April 2, 2011
BRASILIA (AFP) - Federal prosecutors in Brazil said Friday they have filed suit against the state-run Banco do Brasil for approving loans to companies that illegally deforested the Amazon jungle and used slave-like labor practices.
Prosecutors in the Amazon jungle state of Para filed the suit against both the bank and the Banco da Amazonia for providing public funds to large farms that broke environmental and labor law, the Public Ministry said in a statement.
Prosecutors said they uncovered 55 loans totalling nearly five million dollars that the Banco do Brasil, the country's main bank, approved for law-breaking farms.
They also uncovered some 37 loans worth 11 million dollars to farms with similar problems from the Banco da Amazonia.

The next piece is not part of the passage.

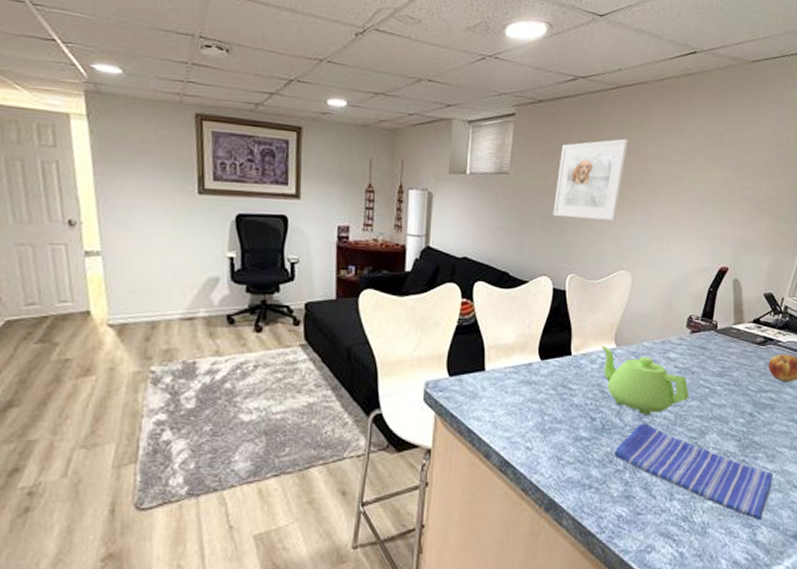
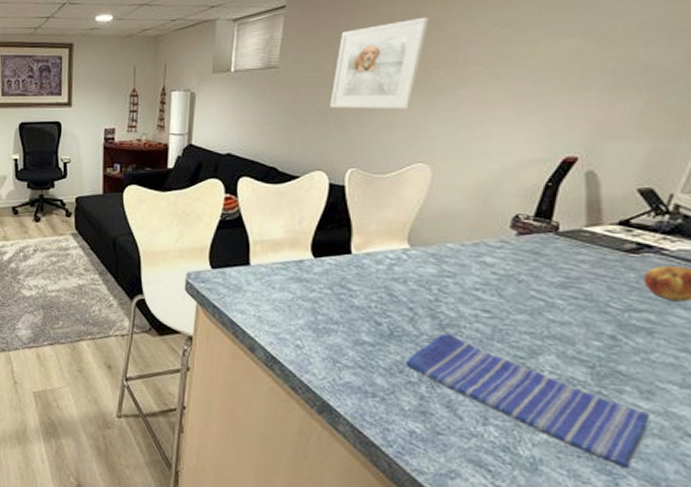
teapot: present [602,345,689,416] -> none [390,245,514,326]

"The discovery of this irregular financing shows that this is a generalized problem," read the statement.
The information backs up studies showing a direct relationship between public loans and the growth in Amazon deforestation, the statement read.
Brazil's judicial branch must now decide if it will accept the cases.

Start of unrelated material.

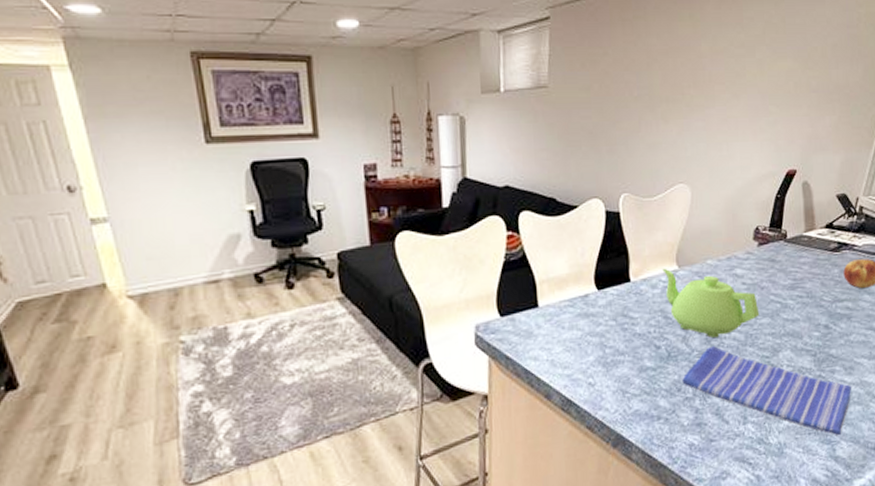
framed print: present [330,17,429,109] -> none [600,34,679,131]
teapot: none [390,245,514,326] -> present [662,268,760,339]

In Brazil, the Public Ministry is an autonomous agency of prosecutors who work independently from the executive, the legislative and the judiciary branches of government.

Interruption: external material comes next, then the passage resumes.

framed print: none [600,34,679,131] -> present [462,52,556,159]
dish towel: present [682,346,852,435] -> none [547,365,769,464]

A 2008 law prohibits extending public credit to companies that violate environmental law.
Since the law was passed, Brazil has significantly reduced the pace of Amazon jungle deforestation, which had reached alarming levels with the growth of agro-industry, mining, cattle ranching and illegal logging.
The Banco do Brasil denied the accusations in a statement, insisting that it complies with Brazilian law. However, it said it would look at the charges on a "case by case basis."
The Banco da Amazonia said it could not comment because it had not yet seen the legal case.
Prosecutors also accused the government-run Institute of Agrarian Reform for "inefficiency" in failing to maintain accurate figures on rural Amazonian property.